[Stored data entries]
┄┄┄┄┄┄┄┄┄┄

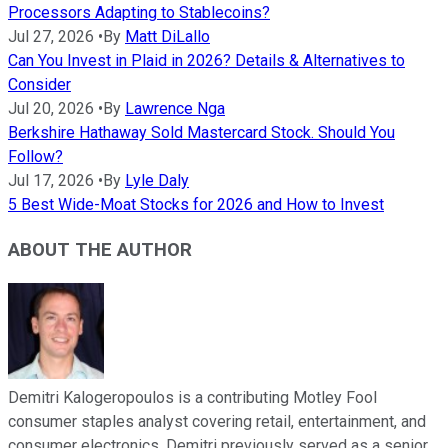
Processors Adapting to Stablecoins?
Jul 27, 2026
•
By
Matt DiLallo
Can You Invest in Plaid in 2026? Details & Alternatives to
Consider
Jul 20, 2026
•
By
Lawrence Nga
Berkshire Hathaway Sold Mastercard Stock. Should You
Follow?
Jul 17, 2026
•
By
Lyle Daly
5 Best Wide-Moat Stocks for 2026 and How to Invest
ABOUT THE AUTHOR
Demitri Kalogeropoulos is a contributing Motley Fool
consumer staples analyst covering retail, entertainment, and
consumer electronics. Demitri previously served as a senior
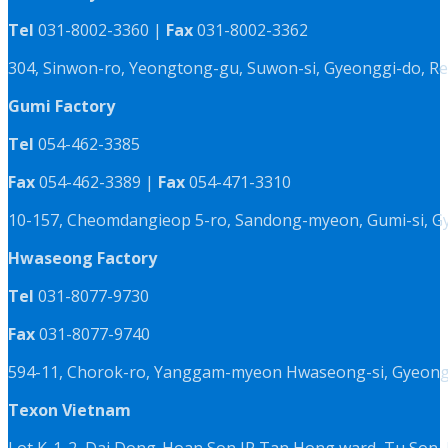
Tel
031-8002-3360 |
Fax
031-8002-3362
304, Sinwon-ro, Yeongtong-gu, Suwon-si, Gyeonggi-do, Re
Gumi Factory
Tel
054-462-3385
Fax
054-462-3389 |
Fax
054-471-3310
10-157, Cheomdangieop 5-ro, Sandong-myeon, Gumi-si, G
Hwaseong Factory
Tel
031-8077-9730
Fax
031-8077-9740
594-11, Chorok-ro, Yanggam-myeon Hwaseong-si, Gyeongg
Texon Vietnam
Lot K-1-2, Dai Dong-Hoan Son IP,Tan Hong ward, Tu Son,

┄┄┄┄┄┄┄┄┄┄

**Problem requirements:**
Copy out the records from their beginning through the line containing "consumer electronics. Demitri", leaving out the pictures.

**Answer below:**
Processors Adapting to Stablecoins?
Jul 27, 2026
•
By
Matt DiLallo
Can You Invest in Plaid in 2026? Details & Alternatives to
Consider
Jul 20, 2026
•
By
Lawrence Nga
Berkshire Hathaway Sold Mastercard Stock. Should You
Follow?
Jul 17, 2026
•
By
Lyle Daly
5 Best Wide-Moat Stocks for 2026 and How to Invest
ABOUT THE AUTHOR
Demitri Kalogeropoulos is a contributing Motley Fool
consumer staples analyst covering retail, entertainment, and
consumer electronics. Demitri previously served as a senior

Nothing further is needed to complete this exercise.